34 35th St., Unit 26, Brooklyn, NY, 11232
Relationship: It’s Complicated
Ignoring my grandma… friending my enemies… WTF? Is it even reasonable to expect social media to reflect the depth our social life? And when it fails, what do we stand to lose? (+ tips & hacks)
I have recently become more interested in the “It’s Complicated” option in Facebook’s relationship status. It has hit me that it might be the most honest aspect of the site’s interface. While every third internet user on earth holds a Facebook* profile, none of the site’s users are getting an adequate representation of their social life. This is not due to some broken code or an untested interaction design. No, it’s actually our fault.
*Facebook, is a great case-study for these questions, but they can be asked about many of the social media tools we use these days (Buzz is definitely also relevant, though we don’t use it).
Why should it be so, hmmm… “complicated”?

■ ■ ■ ■ ■ ■ ■

= BRIEF =
Reproduce the whole social media piece above, word for word. The lines that come next are from a different source.

■ ■ ■ ■ ■ ■ ■

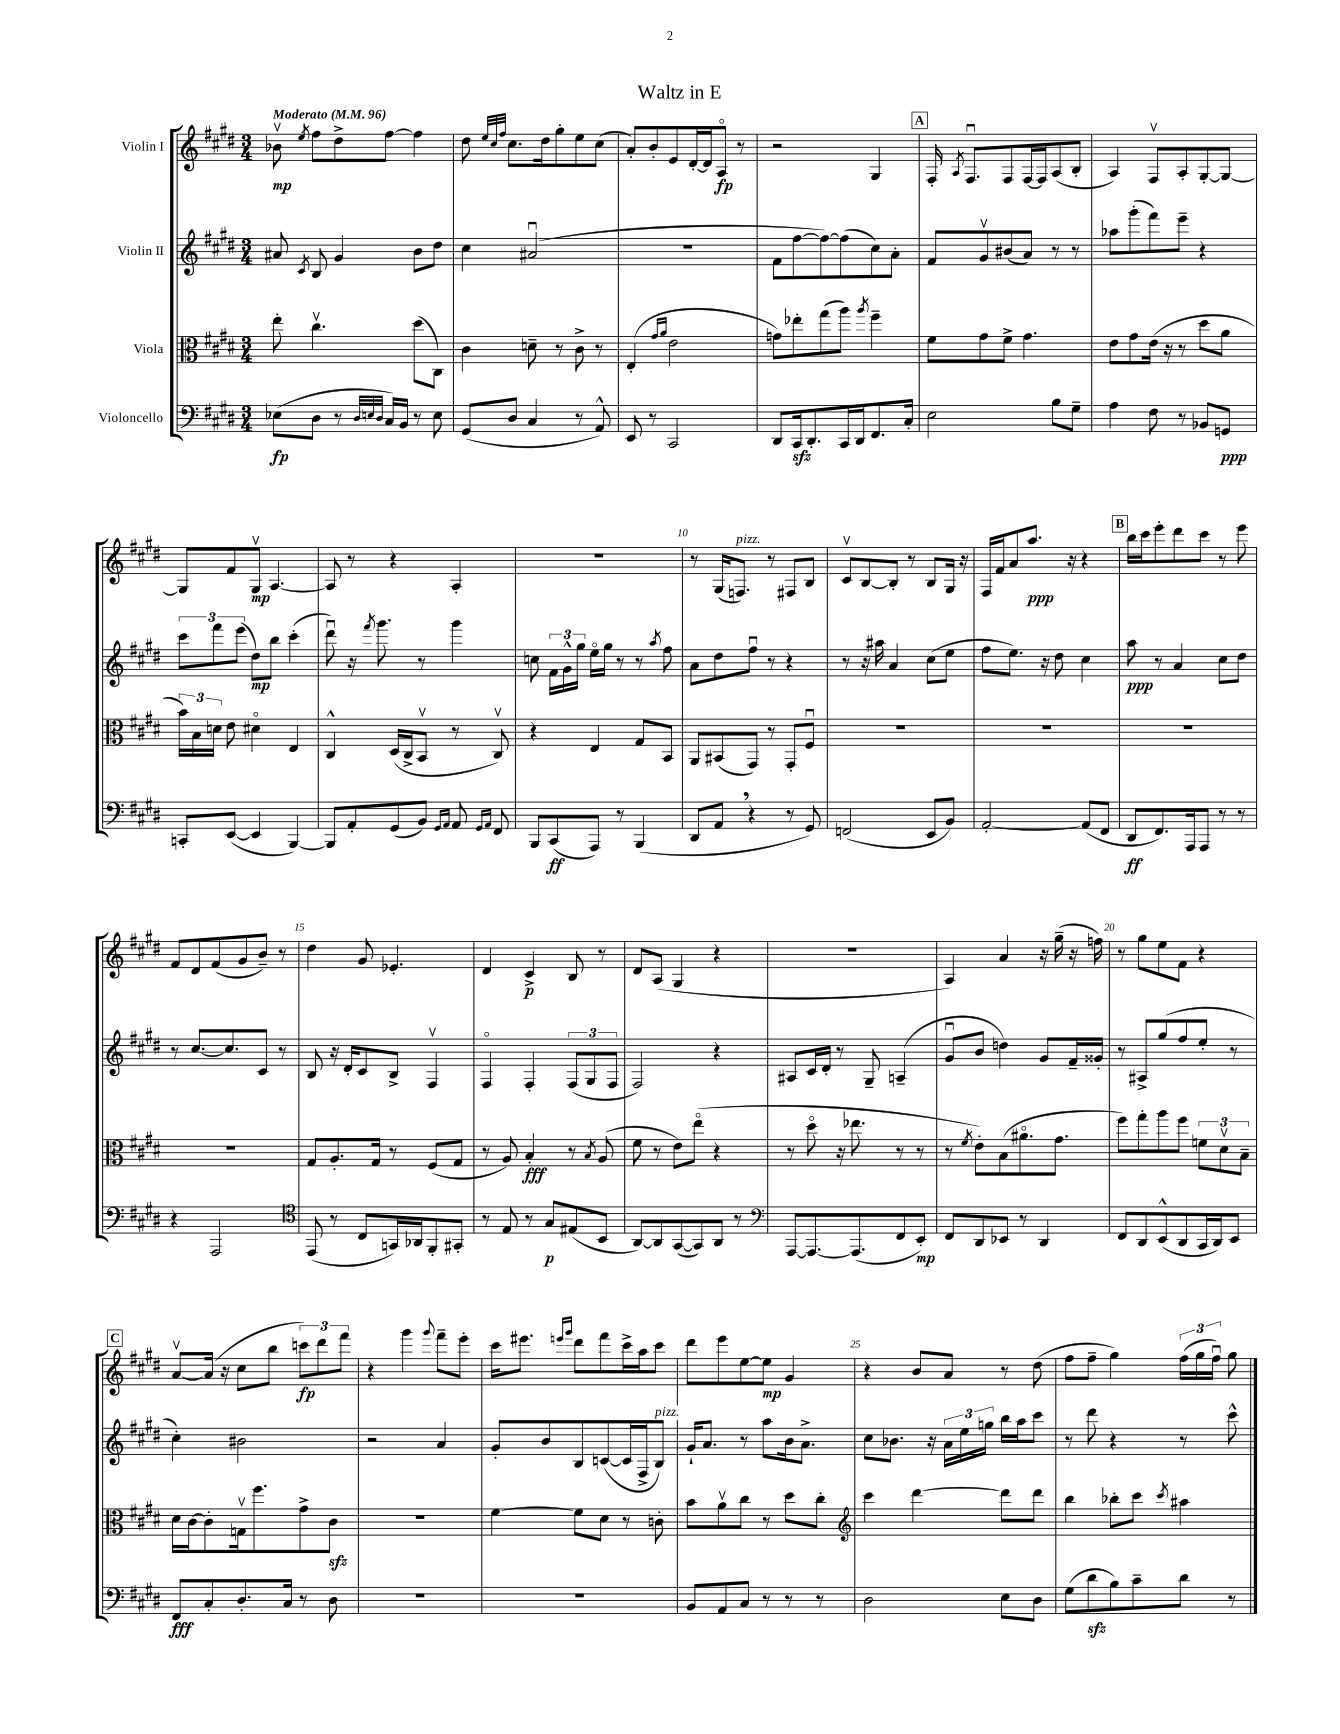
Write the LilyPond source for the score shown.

\header { title = "Waltz in E" }
<<
\new StaffGroup <<
\new Staff = "s0" \with { instrumentName = "Violin I" } {
    \clef treble \key e \major \numericTimeSignature \time 3/4 \tempo "Moderato" 4 = 96
    \autoBeamOff bes'8\upbow\mp \acciaccatura { e''8 } fis''8[ dis''8-> fis''8]~ fis''4 |
    dis''8 \grace { e''32[ cis''32 fis''32] } cis''8.[ dis''16 gis''8-. e''8 cis''8]( |
    a'8[-.) b'8-. e'8 dis'16~-. dis'16 a8]\flageolet\fp r8 |
    r2 gis4 |
    \mark \markup { \box "A" } fis16-. \acciaccatura { a8 } fis8.[\downbow fis8 fis16~ fis16 a8( b8]-. |
    a4) fis8[\upbow a8-. gis8~-. gis8]~ |
    gis8[ fis'8 gis8]\upbow\mp a4.~ |
    a8 r8 r4 a4-. |
    R2. |
    r8 gis16[( f8.]^\markup { \italic "pizz." }) r8 fis8[ b8] |
    cis'8[\upbow b8~ b8]-. r8 b8[ gis16] r16 |
    fis16[ fis'16 a'8 a''8.]\ppp r16 r4 |
    \mark \markup { \box "B" } b''16[ cis'''16 e'''8-. dis'''8 cis'''8] r8 e'''8 |
    fis'8[ dis'8 fis'8( gis'8 b'8]--) r8 |
    dis''4 gis'8 ees'4.-. |
    dis'4 cis'4->\p b8 r8 |
    dis'8[ a8]( gis4 r4 |
    R2. |
    a4) a'4 r16 gis''16--( r16 f''16) |
    r8 gis''8[ e''8 fis'8] r4 |
    \mark \markup { \box "C" } a'8[~\upbow a'16]( r16 cis''8[ b''8] \tuplet 3/2 { c'''8[\fp) dis'''8 fis'''8] } |
    r4 gis'''4 \appoggiatura { gis'''8 } fis'''8[-- e'''8]-. |
    cis'''16[ eis'''8.] \grace { e'''16[ gis'''16] } dis'''8[ fis'''8 cis'''16-> a''16 cis'''8] |
    dis'''8[ e'''8 e''8~ e''8]\mp gis'4 |
    r4 b'8[ a'8] r8 dis''8( |
    fis''8[ fis''8]-- gis''4) \tuplet 3/2 { fis''16[( gis''16 fis''16]\downbow) } gis''8 \bar "|." |
}
\new Staff = "s1" \with { instrumentName = "Violin II" } {
    \clef treble \key e \major \numericTimeSignature \time 3/4
    \autoBeamOff ais'8 \acciaccatura { cis'8 } b8 gis'4 b'8[ dis''8] |
    cis''4 ais'2\downbow( |
    R2. |
    fis'8[ fis''8~ fis''8~) fis''8( cis''8) a'8]-. |
    \mark \markup { \box "A" } fis'8[ gis'8\upbow bis'8( a'8]) r8 r8 |
    aes''8[ gis'''8-.( fis'''8) e'''8]-- r4 |
    \tuplet 3/2 { cis'''8[ fis'''8 e'''8]( } dis''8[\mp) b''8] cis'''4-.( |
    dis'''8\downbow) r16 \acciaccatura { fis'''8 } gis'''8. r8 gis'''4 |
    c''8 \tuplet 3/2 { fis'16[ gis'16-^ gis''16] } e''16[\flageolet gis''16] r8 r8 \acciaccatura { a''8 } fis''8 |
    a'8[ dis''8 fis''8]\downbow r8 r4 |
    r8 r16 ais''16 a'4 cis''8[( e''8] |
    fis''8[ e''8.]) r16 dis''8 cis''4 |
    \mark \markup { \box "B" } a''8\ppp r8 a'4 cis''8[ dis''8] |
    r8 cis''8.[~ cis''8. cis'8] r8 |
    b8 r16 dis'16[-. cis'8 b8]-> fis4\upbow |
    fis4\flageolet fis4-. \tuplet 3/2 { fis8[( gis8 fis8] } |
    fis2) r4 |
    ais8[ cis'16 dis'16]-. r8 gis8-- a4--( |
    gis'8[\downbow b'8] d''4) gis'8[ fis'16-- gisis'16]-. |
    r8 ais8[-> gis''8( fis''8 e''8]-. r8 |
    \mark \markup { \box "C" } cis''4-.) bis'2 |
    r2 a'4 |
    gis'8[-. b'8 b8 c'8~( c'16 fis16-> b8]^\markup { \italic "pizz." }) |
    gis'16[-! a'8.] r8 a''8[ b'16 a'8.]-> |
    cis''8[ bes'8.] r16 \tuplet 3/2 { a'16[ e''16 g''16] } b''16[ a''16 cis'''8] |
    r8 dis'''8 r4 r8 cis'''8-^ \bar "|." |
}
\new Staff = "s2" \with { instrumentName = "Viola" } {
    \clef alto \key e \major \numericTimeSignature \time 3/4
    \autoBeamOff e''8-. cis''4.\upbow dis''8[( cis8]) |
    cis'4 d'8-- r8 cis'8-> r8 |
    e4-.( \grace { gis'16[ a'16] } e'2 |
    g'8[) ees''8-. gis''8( a''8]) \acciaccatura { a''8 } fis''4-- |
    \mark \markup { \box "A" } fis'8[ gis'8 fis'8]-> gis'4. |
    e'8[ gis'8 e'16]( r16 r8 dis''8[ a'8] |
    \tuplet 3/2 { b'16[) b16 d'16] } e'8 dis'4\flageolet e4 |
    cis4-^ dis16[( cis16-> b,8]\upbow r8 cis8\upbow) |
    r4 e4 gis8[ b,8] |
    a,8[ bis,8( gis,8]) r8 gis,8[-. fis8]\downbow |
    R2. |
    R2. |
    \mark \markup { \box "B" } R2. |
    R2. |
    gis8[ a8.-. gis16] r8 fis8[( gis8] |
    r8 a8) b4-.\fff r8 \acciaccatura { b8 } a8( |
    fis'8 r8 e'8[) e''8]\flageolet( r4 |
    r8 dis''8\flageolet r16 ees''8. r8 r8 |
    r8 \acciaccatura { fis'8 } e'8[-.) b8( ais'8.\flageolet gis'8.] |
    fis''8[) gis''8-. a''8 fis''8] \tuplet 3/2 { f'8[ dis'8\upbow b8]-- } |
    \mark \markup { \box "C" } dis'16[ cis'16~ cis'8-. g16\upbow fis''8. gis'8-> cis'8]\sfz |
    R2. |
    fis'4~ fis'8[ dis'8] r8 c'8-. |
    b'8[ a'8\upbow cis''8] r8 dis''8[ cis''8]-. |
    \clef treble cis'''4 dis'''4~ dis'''8[ dis'''8] |
    b''4 bes''8[-. cis'''8] \acciaccatura { cis'''8 } ais''4 \bar "|." |
}
\new Staff = "s3" \with { instrumentName = "Violoncello" } {
    \clef bass \key e \major \numericTimeSignature \time 3/4
    \autoBeamOff ees8[\fp( dis8] r8 \grace { dis32[ e32 dis32] } cis16[) b,16] r8 e8 |
    gis,8[( dis8] cis4 r8 a,8-^) |
    e,8 r8 cis,2 |
    dis,8[ cis,16\sfz dis,8.-. cis,16 dis,16 fis,8. cis16]-. |
    \mark \markup { \box "A" } e2 b8[ gis8]-- |
    a4 fis8 r8 bes,8[ g,8]\ppp |
    c,8[-. e,8]~( e,4 b,,4~) |
    b,,8[ a,8-. gis,8( b,8]) \grace { gis,16[ a,16] } a,8 \grace { gis,16[ a,16] } fis,8 |
    b,,8[ cis,8\ff( a,,8]) r8 b,,4( |
    dis,8[ a,8] \breathe r4 r8 gis,8) |
    f,2( e,8[ b,8]) |
    a,2~-. a,8[( fis,8] |
    \mark \markup { \box "B" } dis,8[\ff fis,8.) a,,16 a,,8] r8 r8 |
    r4 a,,2 |
    \clef tenor e,8( r8 cis8[ g,16) aes,16 fis,8-. gis,8]-. |
    r8 e8 r8 gis8[\p eis8( b,8] |
    a,8[~) a,8 gis,8~( gis,8) a,8] r8 |
    \clef bass a,,8[~ a,,8.~ a,,8.( fis,8 e,8]-.\mp) |
    fis,8[ dis,8 ees,8] r8 dis,4 |
    fis,8[ dis,8 e,8-^( dis,8 cis,16 dis,16) e,8] |
    \mark \markup { \box "C" } fis,8[\fff cis8-. dis8.-. cis16] r8 dis8 |
    R2. |
    R2. |
    b,8[ a,8 cis8] r8 r8 r8 |
    dis2 e8[ dis8] |
    gis8[( dis'8\sfz b8) cis'8-- dis'8] r8 \bar "|." |
}
>>
>>
\layout { \context { \Score \override BarNumber.break-visibility = ##(#f #t #t) barNumberVisibility = #(every-nth-bar-number-visible 5) } }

■ ■ ■ ■ ■ ■ ■

= SOLUTION =
34 35th St., Unit 26, Brooklyn, NY, 11232
Relationship: It’s Complicated
Ignoring my grandma… friending my enemies… WTF? Is it even reasonable to expect social media to reflect the depth our social life? And when it fails, what do we stand to lose? (+ tips & hacks)
I have recently become more interested in the “It’s Complicated” option in Facebook’s relationship status. It has hit me that it might be the most honest aspect of the site’s interface. While every third internet user on earth holds a Facebook* profile, none of the site’s users are getting an adequate representation of their social life. This is not due to some broken code or an untested interaction design. No, it’s actually our fault.
*Facebook, is a great case-study for these questions, but they can be asked about many of the social media tools we use these days (Buzz is definitely also relevant, though we don’t use it).
Why should it be so, hmmm… “complicated”?